BEGIN Input records
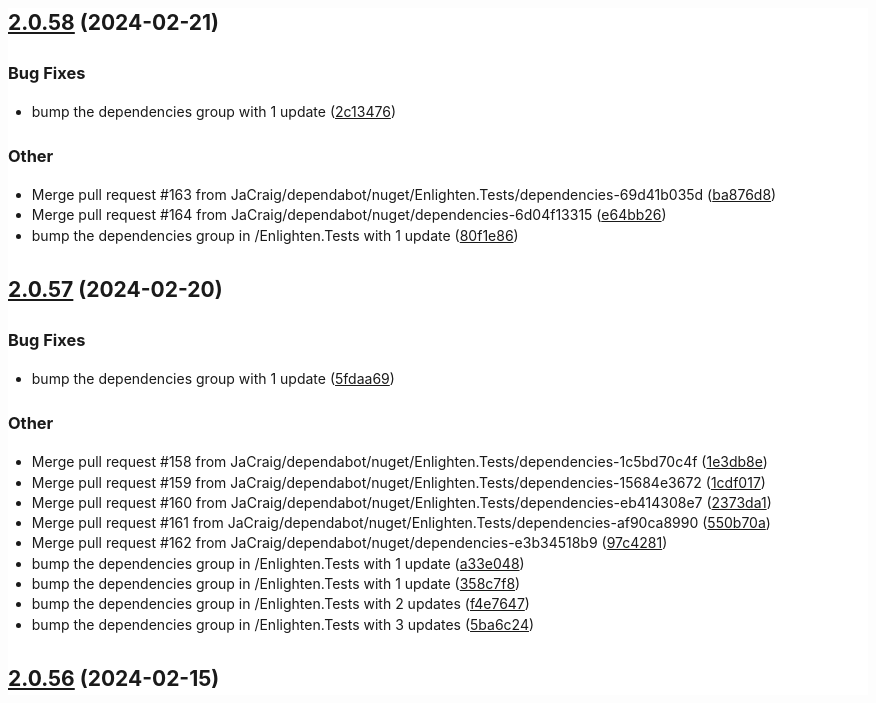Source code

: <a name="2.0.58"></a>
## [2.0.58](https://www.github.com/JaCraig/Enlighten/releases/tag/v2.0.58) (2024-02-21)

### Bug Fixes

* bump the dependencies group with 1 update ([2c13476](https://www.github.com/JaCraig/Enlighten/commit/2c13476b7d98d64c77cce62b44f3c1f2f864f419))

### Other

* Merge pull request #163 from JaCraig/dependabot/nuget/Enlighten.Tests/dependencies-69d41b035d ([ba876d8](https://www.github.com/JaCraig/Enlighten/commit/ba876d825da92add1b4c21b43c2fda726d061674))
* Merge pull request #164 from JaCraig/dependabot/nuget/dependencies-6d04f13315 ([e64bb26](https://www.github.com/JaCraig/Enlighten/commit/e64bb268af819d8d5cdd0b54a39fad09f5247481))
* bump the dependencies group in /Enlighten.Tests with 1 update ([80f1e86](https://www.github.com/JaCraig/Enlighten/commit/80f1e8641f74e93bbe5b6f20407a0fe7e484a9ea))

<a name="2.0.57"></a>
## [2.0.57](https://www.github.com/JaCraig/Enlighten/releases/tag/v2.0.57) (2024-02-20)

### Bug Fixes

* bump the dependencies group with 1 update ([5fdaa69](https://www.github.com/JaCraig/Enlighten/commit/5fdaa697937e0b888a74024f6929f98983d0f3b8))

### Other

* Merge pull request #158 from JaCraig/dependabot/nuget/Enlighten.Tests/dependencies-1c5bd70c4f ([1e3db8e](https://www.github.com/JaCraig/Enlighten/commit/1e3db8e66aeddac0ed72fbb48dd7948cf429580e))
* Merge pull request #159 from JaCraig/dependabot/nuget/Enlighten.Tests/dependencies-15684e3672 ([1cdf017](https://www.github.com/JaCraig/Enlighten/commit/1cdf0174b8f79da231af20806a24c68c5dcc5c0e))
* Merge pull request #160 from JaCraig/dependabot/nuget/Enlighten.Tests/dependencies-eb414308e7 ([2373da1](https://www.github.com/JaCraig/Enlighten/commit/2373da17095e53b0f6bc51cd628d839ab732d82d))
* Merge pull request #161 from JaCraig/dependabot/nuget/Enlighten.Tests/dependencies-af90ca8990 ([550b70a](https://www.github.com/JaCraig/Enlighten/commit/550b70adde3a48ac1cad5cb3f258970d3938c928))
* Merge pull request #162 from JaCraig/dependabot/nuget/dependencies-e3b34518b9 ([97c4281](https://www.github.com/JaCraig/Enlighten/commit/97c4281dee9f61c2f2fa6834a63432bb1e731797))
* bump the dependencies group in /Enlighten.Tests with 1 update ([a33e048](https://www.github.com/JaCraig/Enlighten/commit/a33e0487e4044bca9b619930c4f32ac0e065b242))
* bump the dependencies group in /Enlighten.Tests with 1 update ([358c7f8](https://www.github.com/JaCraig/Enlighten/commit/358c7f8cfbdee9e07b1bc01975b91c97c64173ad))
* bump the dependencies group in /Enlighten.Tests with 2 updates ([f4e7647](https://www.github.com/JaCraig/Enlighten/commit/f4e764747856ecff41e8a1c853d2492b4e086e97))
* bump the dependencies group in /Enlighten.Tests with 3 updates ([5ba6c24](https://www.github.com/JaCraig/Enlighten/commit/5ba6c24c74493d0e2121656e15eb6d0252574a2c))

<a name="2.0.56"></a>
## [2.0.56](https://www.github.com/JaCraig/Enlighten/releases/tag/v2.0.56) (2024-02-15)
END Input records
BEGIN Input records
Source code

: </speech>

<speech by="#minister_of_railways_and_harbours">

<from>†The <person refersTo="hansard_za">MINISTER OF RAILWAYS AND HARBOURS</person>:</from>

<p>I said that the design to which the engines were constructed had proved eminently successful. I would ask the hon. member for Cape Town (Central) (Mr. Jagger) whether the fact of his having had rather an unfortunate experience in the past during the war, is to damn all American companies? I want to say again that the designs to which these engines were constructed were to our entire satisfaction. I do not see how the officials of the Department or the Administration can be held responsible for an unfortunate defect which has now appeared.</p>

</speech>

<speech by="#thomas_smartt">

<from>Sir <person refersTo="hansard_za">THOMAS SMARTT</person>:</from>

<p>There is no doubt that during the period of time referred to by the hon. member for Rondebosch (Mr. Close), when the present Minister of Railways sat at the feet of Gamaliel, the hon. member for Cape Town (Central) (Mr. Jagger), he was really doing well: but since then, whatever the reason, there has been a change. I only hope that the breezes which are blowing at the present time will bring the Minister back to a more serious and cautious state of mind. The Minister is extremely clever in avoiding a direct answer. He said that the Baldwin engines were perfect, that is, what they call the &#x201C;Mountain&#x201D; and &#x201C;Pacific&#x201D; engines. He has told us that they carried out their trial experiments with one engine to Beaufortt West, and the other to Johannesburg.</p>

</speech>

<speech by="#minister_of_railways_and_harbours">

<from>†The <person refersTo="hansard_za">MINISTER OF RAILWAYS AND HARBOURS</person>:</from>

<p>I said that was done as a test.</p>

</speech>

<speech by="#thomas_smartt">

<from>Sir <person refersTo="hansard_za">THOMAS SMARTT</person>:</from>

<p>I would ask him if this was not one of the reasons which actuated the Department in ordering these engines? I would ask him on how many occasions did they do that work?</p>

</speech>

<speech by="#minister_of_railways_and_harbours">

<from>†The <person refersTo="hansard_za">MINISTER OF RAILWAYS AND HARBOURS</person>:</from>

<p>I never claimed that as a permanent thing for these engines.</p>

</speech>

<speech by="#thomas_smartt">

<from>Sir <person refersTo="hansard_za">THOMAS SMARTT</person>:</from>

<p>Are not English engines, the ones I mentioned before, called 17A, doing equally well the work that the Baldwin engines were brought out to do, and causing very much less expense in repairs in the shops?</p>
END Input records
● Assignment: Your answer should be the lines of the records that hold the string "would".

● Written response:
<p>I said that the design to which the engines were constructed had proved eminently successful. I would ask the hon. member for Cape Town (Central) (Mr. Jagger) whether the fact of his having had rather an unfortunate experience in the past during the war, is to damn all American companies? I want to say again that the designs to which these engines were constructed were to our entire satisfaction. I do not see how the officials of the Department or the Administration can be held responsible for an unfortunate defect which has now appeared.</p>
<p>I would ask him if this was not one of the reasons which actuated the Department in ordering these engines? I would ask him on how many occasions did they do that work?</p>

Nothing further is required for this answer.